HumanSignal / label-studio-ml-backend

Configs and boilerplates for Label Studio's Machine Learning backend
Apache License 2.0
517 stars 233 forks source link

Use get_local_path failed if task is from minio #376

Open g811201 opened 10 months ago

g811201 commented 10 months ago

I built a ml backend and wanted to predict the data. I can predict data which are uploaded by label-studio UI. However, if I loaded data from Cloud Storage S3 (*I use Minio rather than s3), file_path = get_local_path(task['data'][self.value_label],hostname=HOSTNAME, access_token=API_KEY) task['data'][self.value_label] = 's3://image-classification-catdog/test/Dog_test (8).jpg'

I got: """ [2023-11-03 08:44:18,668] [ERROR] [label_studio_ml.exceptions::exception_f::53] Traceback (most recent call last): File "d:\labelstudio\label-studio-ml-backend-master\label_studio_ml\exceptions.py", line 39, in exception_f return f(*args, kwargs) ^^^^^^^^^^^^^^^^^^ File "d:\labelstudio\label-studio-ml-backend-master\label_studio_ml\api.py", line 60, in _predict predictions = model.predict(tasks, context=context, params) ^^^^^^^^^^^^^^^^^^^^^^^^^^^^^^^^^^^^^^^^^^^^^^^ File "D:\labelstudio\my_example\ImageClassification\new\model.py", line 91, in predict file_path = get_local_path(task['data'][self.value_label],hostname=HOSTNAME, access_token=API_KEY) ^^^^^^^^^^^^^^^^^^^^^^^^^^^^^^^^^^^^^^^^^^^^^^^^^^^^^^^^^^^^^^^^^^^^^^^^^^^^^^^^^^^^^^ File "D:\miniforge\envs\develop\Lib\site-packages\label_studio_tools\core\utils\io.py", line 104, in get_local_path r = requests.get(url, stream=True, headers=headers) ^^^^^^^^^^^^^^^^^^^^^^^^^^^^^^^^^^^^^^^^^^^^^^^ File "D:\miniforge\envs\develop\Lib\site-packages\requests\api.py", line 73, in get return request("get", url, params=params, kwargs) ^^^^^^^^^^^^^^^^^^^^^^^^^^^^^^^^^^^^^^^^^^^^ File "D:\miniforge\envs\develop\Lib\site-packages\requests\api.py", line 59, in request return session.request(method=method, url=url, kwargs) ^^^^^^^^^^^^^^^^^^^^^^^^^^^^^^^^^^^^^^^^^^^^^^^^^ File "D:\miniforge\envs\develop\Lib\site-packages\requests\sessions.py", line 589, in request resp = self.send(prep, **send_kwargs) ^^^^^^^^^^^^^^^^^^^^^^^^^^^^^^ File "D:\miniforge\envs\develop\Lib\site-packages\requests\sessions.py", line 697, in send adapter = self.get_adapter(url=request.url) ^^^^^^^^^^^^^^^^^^^^^^^^^^^^^^^^^ File "D:\miniforge\envs\develop\Lib\site-packages\requests\sessions.py", line 794, in get_adapter raise InvalidSchema(f"No connection adapters were found for {url!r}") requests.exceptions.InvalidSchema: No connection adapters were found for 's3://image-classification-catdog/test/Dog_test (8).jpg' """

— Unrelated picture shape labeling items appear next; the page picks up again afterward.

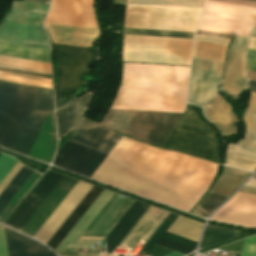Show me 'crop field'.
I'll list each match as a JSON object with an SVG mask.
<instances>
[{"label": "crop field", "mask_w": 256, "mask_h": 256, "mask_svg": "<svg viewBox=\"0 0 256 256\" xmlns=\"http://www.w3.org/2000/svg\"><path fill=\"white\" fill-rule=\"evenodd\" d=\"M196 34L212 36V37H219V38H226V39H234V40L237 37V36H234V35H227V34H221V33L207 32V31H201V30H198Z\"/></svg>", "instance_id": "crop-field-45"}, {"label": "crop field", "mask_w": 256, "mask_h": 256, "mask_svg": "<svg viewBox=\"0 0 256 256\" xmlns=\"http://www.w3.org/2000/svg\"><path fill=\"white\" fill-rule=\"evenodd\" d=\"M19 85L0 82V123L18 89Z\"/></svg>", "instance_id": "crop-field-36"}, {"label": "crop field", "mask_w": 256, "mask_h": 256, "mask_svg": "<svg viewBox=\"0 0 256 256\" xmlns=\"http://www.w3.org/2000/svg\"><path fill=\"white\" fill-rule=\"evenodd\" d=\"M256 24V8L205 2L199 28L248 37Z\"/></svg>", "instance_id": "crop-field-8"}, {"label": "crop field", "mask_w": 256, "mask_h": 256, "mask_svg": "<svg viewBox=\"0 0 256 256\" xmlns=\"http://www.w3.org/2000/svg\"><path fill=\"white\" fill-rule=\"evenodd\" d=\"M172 251L173 250H170L168 248H165V247H162V246L156 244L154 246V248L150 251L148 256H164Z\"/></svg>", "instance_id": "crop-field-43"}, {"label": "crop field", "mask_w": 256, "mask_h": 256, "mask_svg": "<svg viewBox=\"0 0 256 256\" xmlns=\"http://www.w3.org/2000/svg\"><path fill=\"white\" fill-rule=\"evenodd\" d=\"M4 73H10V74L22 75V76H28V77H35V78H39L40 80L17 77V76L4 74ZM0 79L7 80V81H12V82H18V83H24V84H30V85H37V86L52 88L51 87V79H48V78H42V77H36V76H30V75L0 71Z\"/></svg>", "instance_id": "crop-field-37"}, {"label": "crop field", "mask_w": 256, "mask_h": 256, "mask_svg": "<svg viewBox=\"0 0 256 256\" xmlns=\"http://www.w3.org/2000/svg\"><path fill=\"white\" fill-rule=\"evenodd\" d=\"M240 256H256V235L245 239Z\"/></svg>", "instance_id": "crop-field-40"}, {"label": "crop field", "mask_w": 256, "mask_h": 256, "mask_svg": "<svg viewBox=\"0 0 256 256\" xmlns=\"http://www.w3.org/2000/svg\"><path fill=\"white\" fill-rule=\"evenodd\" d=\"M248 38L238 36L230 45L227 62L226 76L223 89L238 93L247 87L246 75V48Z\"/></svg>", "instance_id": "crop-field-14"}, {"label": "crop field", "mask_w": 256, "mask_h": 256, "mask_svg": "<svg viewBox=\"0 0 256 256\" xmlns=\"http://www.w3.org/2000/svg\"><path fill=\"white\" fill-rule=\"evenodd\" d=\"M124 43L191 48L192 40L124 35Z\"/></svg>", "instance_id": "crop-field-29"}, {"label": "crop field", "mask_w": 256, "mask_h": 256, "mask_svg": "<svg viewBox=\"0 0 256 256\" xmlns=\"http://www.w3.org/2000/svg\"><path fill=\"white\" fill-rule=\"evenodd\" d=\"M92 100V92L74 100L68 106L58 110L59 135L64 136L77 124L79 118L86 112Z\"/></svg>", "instance_id": "crop-field-24"}, {"label": "crop field", "mask_w": 256, "mask_h": 256, "mask_svg": "<svg viewBox=\"0 0 256 256\" xmlns=\"http://www.w3.org/2000/svg\"><path fill=\"white\" fill-rule=\"evenodd\" d=\"M0 67L51 75L50 64L17 58L0 56Z\"/></svg>", "instance_id": "crop-field-28"}, {"label": "crop field", "mask_w": 256, "mask_h": 256, "mask_svg": "<svg viewBox=\"0 0 256 256\" xmlns=\"http://www.w3.org/2000/svg\"><path fill=\"white\" fill-rule=\"evenodd\" d=\"M206 105L211 107L207 109L204 107ZM204 106L206 117L219 127L223 136L237 133V128L235 127L237 119L231 105L223 96L217 94Z\"/></svg>", "instance_id": "crop-field-20"}, {"label": "crop field", "mask_w": 256, "mask_h": 256, "mask_svg": "<svg viewBox=\"0 0 256 256\" xmlns=\"http://www.w3.org/2000/svg\"><path fill=\"white\" fill-rule=\"evenodd\" d=\"M157 244L163 245V246H165V247H168V248L177 250V251L182 252V253H185V254H189V253H191V252L194 251V249H191V248H188V247H186V246H183V245H180V244L171 242V241L166 240V239H163V238H161V239L158 241Z\"/></svg>", "instance_id": "crop-field-41"}, {"label": "crop field", "mask_w": 256, "mask_h": 256, "mask_svg": "<svg viewBox=\"0 0 256 256\" xmlns=\"http://www.w3.org/2000/svg\"><path fill=\"white\" fill-rule=\"evenodd\" d=\"M190 67L123 63L111 108L182 113Z\"/></svg>", "instance_id": "crop-field-2"}, {"label": "crop field", "mask_w": 256, "mask_h": 256, "mask_svg": "<svg viewBox=\"0 0 256 256\" xmlns=\"http://www.w3.org/2000/svg\"><path fill=\"white\" fill-rule=\"evenodd\" d=\"M33 170L23 166L13 180L8 184L4 191L0 194V212L32 174Z\"/></svg>", "instance_id": "crop-field-31"}, {"label": "crop field", "mask_w": 256, "mask_h": 256, "mask_svg": "<svg viewBox=\"0 0 256 256\" xmlns=\"http://www.w3.org/2000/svg\"><path fill=\"white\" fill-rule=\"evenodd\" d=\"M54 45L57 51L56 102L58 108L65 104V91H73L86 84L81 80V76L90 75L91 67L97 57V50Z\"/></svg>", "instance_id": "crop-field-7"}, {"label": "crop field", "mask_w": 256, "mask_h": 256, "mask_svg": "<svg viewBox=\"0 0 256 256\" xmlns=\"http://www.w3.org/2000/svg\"><path fill=\"white\" fill-rule=\"evenodd\" d=\"M227 196L215 194L209 192L208 195L203 199V201L196 206L192 214L206 217L211 211H213L218 205H220Z\"/></svg>", "instance_id": "crop-field-33"}, {"label": "crop field", "mask_w": 256, "mask_h": 256, "mask_svg": "<svg viewBox=\"0 0 256 256\" xmlns=\"http://www.w3.org/2000/svg\"><path fill=\"white\" fill-rule=\"evenodd\" d=\"M245 185L251 186V187H256V180L250 179Z\"/></svg>", "instance_id": "crop-field-51"}, {"label": "crop field", "mask_w": 256, "mask_h": 256, "mask_svg": "<svg viewBox=\"0 0 256 256\" xmlns=\"http://www.w3.org/2000/svg\"><path fill=\"white\" fill-rule=\"evenodd\" d=\"M250 36L252 37H256V27L253 29V31L251 32Z\"/></svg>", "instance_id": "crop-field-53"}, {"label": "crop field", "mask_w": 256, "mask_h": 256, "mask_svg": "<svg viewBox=\"0 0 256 256\" xmlns=\"http://www.w3.org/2000/svg\"><path fill=\"white\" fill-rule=\"evenodd\" d=\"M135 113L136 111L109 109L101 124L124 133Z\"/></svg>", "instance_id": "crop-field-30"}, {"label": "crop field", "mask_w": 256, "mask_h": 256, "mask_svg": "<svg viewBox=\"0 0 256 256\" xmlns=\"http://www.w3.org/2000/svg\"><path fill=\"white\" fill-rule=\"evenodd\" d=\"M191 49L124 44L123 61L190 66Z\"/></svg>", "instance_id": "crop-field-11"}, {"label": "crop field", "mask_w": 256, "mask_h": 256, "mask_svg": "<svg viewBox=\"0 0 256 256\" xmlns=\"http://www.w3.org/2000/svg\"><path fill=\"white\" fill-rule=\"evenodd\" d=\"M249 48L256 50V38L250 37Z\"/></svg>", "instance_id": "crop-field-49"}, {"label": "crop field", "mask_w": 256, "mask_h": 256, "mask_svg": "<svg viewBox=\"0 0 256 256\" xmlns=\"http://www.w3.org/2000/svg\"><path fill=\"white\" fill-rule=\"evenodd\" d=\"M49 5L12 1V9L4 18L5 21L41 26V21Z\"/></svg>", "instance_id": "crop-field-21"}, {"label": "crop field", "mask_w": 256, "mask_h": 256, "mask_svg": "<svg viewBox=\"0 0 256 256\" xmlns=\"http://www.w3.org/2000/svg\"><path fill=\"white\" fill-rule=\"evenodd\" d=\"M204 0H127V3L202 8Z\"/></svg>", "instance_id": "crop-field-34"}, {"label": "crop field", "mask_w": 256, "mask_h": 256, "mask_svg": "<svg viewBox=\"0 0 256 256\" xmlns=\"http://www.w3.org/2000/svg\"><path fill=\"white\" fill-rule=\"evenodd\" d=\"M17 162L18 161L11 157L3 154L0 155V183L4 180Z\"/></svg>", "instance_id": "crop-field-39"}, {"label": "crop field", "mask_w": 256, "mask_h": 256, "mask_svg": "<svg viewBox=\"0 0 256 256\" xmlns=\"http://www.w3.org/2000/svg\"><path fill=\"white\" fill-rule=\"evenodd\" d=\"M76 182L77 180L63 175L42 203L21 227L20 231L33 237Z\"/></svg>", "instance_id": "crop-field-13"}, {"label": "crop field", "mask_w": 256, "mask_h": 256, "mask_svg": "<svg viewBox=\"0 0 256 256\" xmlns=\"http://www.w3.org/2000/svg\"><path fill=\"white\" fill-rule=\"evenodd\" d=\"M0 43H6V44H12V45H18V46H24V47H30V48H36V49H42V50H48V51H50V49L41 48V47H34V46H28V45H22V44H15V43H9V42H2V41H0Z\"/></svg>", "instance_id": "crop-field-48"}, {"label": "crop field", "mask_w": 256, "mask_h": 256, "mask_svg": "<svg viewBox=\"0 0 256 256\" xmlns=\"http://www.w3.org/2000/svg\"><path fill=\"white\" fill-rule=\"evenodd\" d=\"M0 40L50 48L44 28L4 21L0 23Z\"/></svg>", "instance_id": "crop-field-18"}, {"label": "crop field", "mask_w": 256, "mask_h": 256, "mask_svg": "<svg viewBox=\"0 0 256 256\" xmlns=\"http://www.w3.org/2000/svg\"><path fill=\"white\" fill-rule=\"evenodd\" d=\"M248 70L256 72V51L249 49Z\"/></svg>", "instance_id": "crop-field-44"}, {"label": "crop field", "mask_w": 256, "mask_h": 256, "mask_svg": "<svg viewBox=\"0 0 256 256\" xmlns=\"http://www.w3.org/2000/svg\"><path fill=\"white\" fill-rule=\"evenodd\" d=\"M0 55L50 63L51 52L0 44Z\"/></svg>", "instance_id": "crop-field-27"}, {"label": "crop field", "mask_w": 256, "mask_h": 256, "mask_svg": "<svg viewBox=\"0 0 256 256\" xmlns=\"http://www.w3.org/2000/svg\"><path fill=\"white\" fill-rule=\"evenodd\" d=\"M61 176L62 174L48 171L12 217L7 221L6 225L19 230Z\"/></svg>", "instance_id": "crop-field-15"}, {"label": "crop field", "mask_w": 256, "mask_h": 256, "mask_svg": "<svg viewBox=\"0 0 256 256\" xmlns=\"http://www.w3.org/2000/svg\"><path fill=\"white\" fill-rule=\"evenodd\" d=\"M120 137L81 119L56 153L53 164L90 178Z\"/></svg>", "instance_id": "crop-field-4"}, {"label": "crop field", "mask_w": 256, "mask_h": 256, "mask_svg": "<svg viewBox=\"0 0 256 256\" xmlns=\"http://www.w3.org/2000/svg\"><path fill=\"white\" fill-rule=\"evenodd\" d=\"M252 92H256V81L248 80Z\"/></svg>", "instance_id": "crop-field-50"}, {"label": "crop field", "mask_w": 256, "mask_h": 256, "mask_svg": "<svg viewBox=\"0 0 256 256\" xmlns=\"http://www.w3.org/2000/svg\"><path fill=\"white\" fill-rule=\"evenodd\" d=\"M102 191L103 189L93 186L46 245L55 250Z\"/></svg>", "instance_id": "crop-field-22"}, {"label": "crop field", "mask_w": 256, "mask_h": 256, "mask_svg": "<svg viewBox=\"0 0 256 256\" xmlns=\"http://www.w3.org/2000/svg\"><path fill=\"white\" fill-rule=\"evenodd\" d=\"M93 3L94 0H53L45 21L99 28Z\"/></svg>", "instance_id": "crop-field-12"}, {"label": "crop field", "mask_w": 256, "mask_h": 256, "mask_svg": "<svg viewBox=\"0 0 256 256\" xmlns=\"http://www.w3.org/2000/svg\"><path fill=\"white\" fill-rule=\"evenodd\" d=\"M251 173L225 167L211 192L229 196Z\"/></svg>", "instance_id": "crop-field-26"}, {"label": "crop field", "mask_w": 256, "mask_h": 256, "mask_svg": "<svg viewBox=\"0 0 256 256\" xmlns=\"http://www.w3.org/2000/svg\"><path fill=\"white\" fill-rule=\"evenodd\" d=\"M149 205L136 201L118 225L107 237V253H112L130 229L135 225Z\"/></svg>", "instance_id": "crop-field-25"}, {"label": "crop field", "mask_w": 256, "mask_h": 256, "mask_svg": "<svg viewBox=\"0 0 256 256\" xmlns=\"http://www.w3.org/2000/svg\"><path fill=\"white\" fill-rule=\"evenodd\" d=\"M180 115L137 111L125 134L162 146Z\"/></svg>", "instance_id": "crop-field-10"}, {"label": "crop field", "mask_w": 256, "mask_h": 256, "mask_svg": "<svg viewBox=\"0 0 256 256\" xmlns=\"http://www.w3.org/2000/svg\"><path fill=\"white\" fill-rule=\"evenodd\" d=\"M176 217L177 215L171 213L170 216L165 220V222L160 226V228L155 232V234L150 238V240L145 244V246L140 250L139 253L144 251L145 254H148L154 244L161 238V236L176 219Z\"/></svg>", "instance_id": "crop-field-38"}, {"label": "crop field", "mask_w": 256, "mask_h": 256, "mask_svg": "<svg viewBox=\"0 0 256 256\" xmlns=\"http://www.w3.org/2000/svg\"><path fill=\"white\" fill-rule=\"evenodd\" d=\"M117 196L113 195L112 198L109 200V202L106 204V206L103 208V210L100 212V214L97 216V218L94 220V222L91 224V226L88 228L87 231H91L92 228L96 225V223L100 220V218L104 215V213L108 210V208L112 205V203L116 200ZM123 199L119 198L118 201L114 204V206L110 209V211L107 213V215L103 218V220L99 223V225L95 228L94 231H98L100 227L105 223V221L110 217V215L116 210V208L121 204ZM130 199L124 200L122 204L117 208V210L112 214V216L106 221V223L101 227L99 231L106 232L107 229L111 226V224L114 222V220L118 217V215L122 212V210L125 208V206L129 203ZM130 203L126 206V208L131 204ZM126 208L123 210V212L126 210ZM129 208V207H128ZM122 212V213H123ZM122 213L119 215V217L122 215ZM125 213V212H124ZM123 213V214H124ZM118 217V218H119ZM118 218L115 220V222L118 220ZM121 218V217H120ZM119 218V219H120ZM114 222V223H115ZM118 222V221H117ZM116 222V223H117ZM113 223V224H114ZM115 223V224H116ZM112 224V226H113ZM111 226V227H112ZM110 227V228H111ZM114 227V226H113ZM112 227V228H113ZM109 228V229H110ZM111 228V229H112ZM108 229V231H109ZM110 229V231H111ZM107 231V232H108ZM109 231V232H110ZM108 233H97V232H85L84 235L81 237V239L78 241L77 244H94L97 245L98 240H104V238L107 236Z\"/></svg>", "instance_id": "crop-field-19"}, {"label": "crop field", "mask_w": 256, "mask_h": 256, "mask_svg": "<svg viewBox=\"0 0 256 256\" xmlns=\"http://www.w3.org/2000/svg\"><path fill=\"white\" fill-rule=\"evenodd\" d=\"M239 191L256 195V188L243 186Z\"/></svg>", "instance_id": "crop-field-47"}, {"label": "crop field", "mask_w": 256, "mask_h": 256, "mask_svg": "<svg viewBox=\"0 0 256 256\" xmlns=\"http://www.w3.org/2000/svg\"><path fill=\"white\" fill-rule=\"evenodd\" d=\"M52 106V90L20 85L0 125V147L29 157Z\"/></svg>", "instance_id": "crop-field-3"}, {"label": "crop field", "mask_w": 256, "mask_h": 256, "mask_svg": "<svg viewBox=\"0 0 256 256\" xmlns=\"http://www.w3.org/2000/svg\"><path fill=\"white\" fill-rule=\"evenodd\" d=\"M163 147L218 163L215 132L186 108Z\"/></svg>", "instance_id": "crop-field-5"}, {"label": "crop field", "mask_w": 256, "mask_h": 256, "mask_svg": "<svg viewBox=\"0 0 256 256\" xmlns=\"http://www.w3.org/2000/svg\"><path fill=\"white\" fill-rule=\"evenodd\" d=\"M218 166L122 136L91 178L190 212Z\"/></svg>", "instance_id": "crop-field-1"}, {"label": "crop field", "mask_w": 256, "mask_h": 256, "mask_svg": "<svg viewBox=\"0 0 256 256\" xmlns=\"http://www.w3.org/2000/svg\"><path fill=\"white\" fill-rule=\"evenodd\" d=\"M124 34L192 39L194 33L124 28Z\"/></svg>", "instance_id": "crop-field-35"}, {"label": "crop field", "mask_w": 256, "mask_h": 256, "mask_svg": "<svg viewBox=\"0 0 256 256\" xmlns=\"http://www.w3.org/2000/svg\"><path fill=\"white\" fill-rule=\"evenodd\" d=\"M9 256H56L46 247L4 227Z\"/></svg>", "instance_id": "crop-field-23"}, {"label": "crop field", "mask_w": 256, "mask_h": 256, "mask_svg": "<svg viewBox=\"0 0 256 256\" xmlns=\"http://www.w3.org/2000/svg\"><path fill=\"white\" fill-rule=\"evenodd\" d=\"M185 254H182V253H179V252H176V251H174V252H172V253H170V254H168V255H166V256H184Z\"/></svg>", "instance_id": "crop-field-52"}, {"label": "crop field", "mask_w": 256, "mask_h": 256, "mask_svg": "<svg viewBox=\"0 0 256 256\" xmlns=\"http://www.w3.org/2000/svg\"><path fill=\"white\" fill-rule=\"evenodd\" d=\"M0 256H8L3 227H0Z\"/></svg>", "instance_id": "crop-field-46"}, {"label": "crop field", "mask_w": 256, "mask_h": 256, "mask_svg": "<svg viewBox=\"0 0 256 256\" xmlns=\"http://www.w3.org/2000/svg\"><path fill=\"white\" fill-rule=\"evenodd\" d=\"M85 80H90V77H85Z\"/></svg>", "instance_id": "crop-field-55"}, {"label": "crop field", "mask_w": 256, "mask_h": 256, "mask_svg": "<svg viewBox=\"0 0 256 256\" xmlns=\"http://www.w3.org/2000/svg\"><path fill=\"white\" fill-rule=\"evenodd\" d=\"M163 238H166V239H169L171 241L186 245V246L194 248V249L196 248V244H197L196 242L190 241L188 239L176 236V235L168 233V232L165 233Z\"/></svg>", "instance_id": "crop-field-42"}, {"label": "crop field", "mask_w": 256, "mask_h": 256, "mask_svg": "<svg viewBox=\"0 0 256 256\" xmlns=\"http://www.w3.org/2000/svg\"><path fill=\"white\" fill-rule=\"evenodd\" d=\"M252 177H255V178H256V173H255Z\"/></svg>", "instance_id": "crop-field-56"}, {"label": "crop field", "mask_w": 256, "mask_h": 256, "mask_svg": "<svg viewBox=\"0 0 256 256\" xmlns=\"http://www.w3.org/2000/svg\"><path fill=\"white\" fill-rule=\"evenodd\" d=\"M89 248H91V245H89Z\"/></svg>", "instance_id": "crop-field-57"}, {"label": "crop field", "mask_w": 256, "mask_h": 256, "mask_svg": "<svg viewBox=\"0 0 256 256\" xmlns=\"http://www.w3.org/2000/svg\"><path fill=\"white\" fill-rule=\"evenodd\" d=\"M214 220L244 227H256V196L241 193Z\"/></svg>", "instance_id": "crop-field-16"}, {"label": "crop field", "mask_w": 256, "mask_h": 256, "mask_svg": "<svg viewBox=\"0 0 256 256\" xmlns=\"http://www.w3.org/2000/svg\"><path fill=\"white\" fill-rule=\"evenodd\" d=\"M30 1H37V2H43V3L49 2V0H30Z\"/></svg>", "instance_id": "crop-field-54"}, {"label": "crop field", "mask_w": 256, "mask_h": 256, "mask_svg": "<svg viewBox=\"0 0 256 256\" xmlns=\"http://www.w3.org/2000/svg\"><path fill=\"white\" fill-rule=\"evenodd\" d=\"M54 43L88 47L99 36V29L44 22ZM44 26V27H45Z\"/></svg>", "instance_id": "crop-field-17"}, {"label": "crop field", "mask_w": 256, "mask_h": 256, "mask_svg": "<svg viewBox=\"0 0 256 256\" xmlns=\"http://www.w3.org/2000/svg\"><path fill=\"white\" fill-rule=\"evenodd\" d=\"M232 232L233 231L231 230L221 229L207 225L199 248L206 249L216 244L227 241L232 238Z\"/></svg>", "instance_id": "crop-field-32"}, {"label": "crop field", "mask_w": 256, "mask_h": 256, "mask_svg": "<svg viewBox=\"0 0 256 256\" xmlns=\"http://www.w3.org/2000/svg\"><path fill=\"white\" fill-rule=\"evenodd\" d=\"M223 61L193 56L188 101L203 106L218 93Z\"/></svg>", "instance_id": "crop-field-9"}, {"label": "crop field", "mask_w": 256, "mask_h": 256, "mask_svg": "<svg viewBox=\"0 0 256 256\" xmlns=\"http://www.w3.org/2000/svg\"><path fill=\"white\" fill-rule=\"evenodd\" d=\"M201 10L127 4L124 27L194 32Z\"/></svg>", "instance_id": "crop-field-6"}]
</instances>
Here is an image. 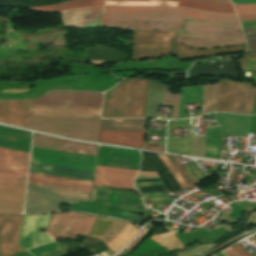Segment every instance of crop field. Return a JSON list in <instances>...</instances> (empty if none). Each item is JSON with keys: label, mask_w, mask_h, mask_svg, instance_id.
<instances>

I think the reason is that minio and s3 are not 100% similarity.

Is there any way to solve it?

g811201 commented 10 months ago

My temporary approach is that I build a minio client and directly get data from minio rather than label studio cache. Although this is a viable way, it need to get minio's key_id and access_key. This will be a little inconvenience because I can't get them from label-studio.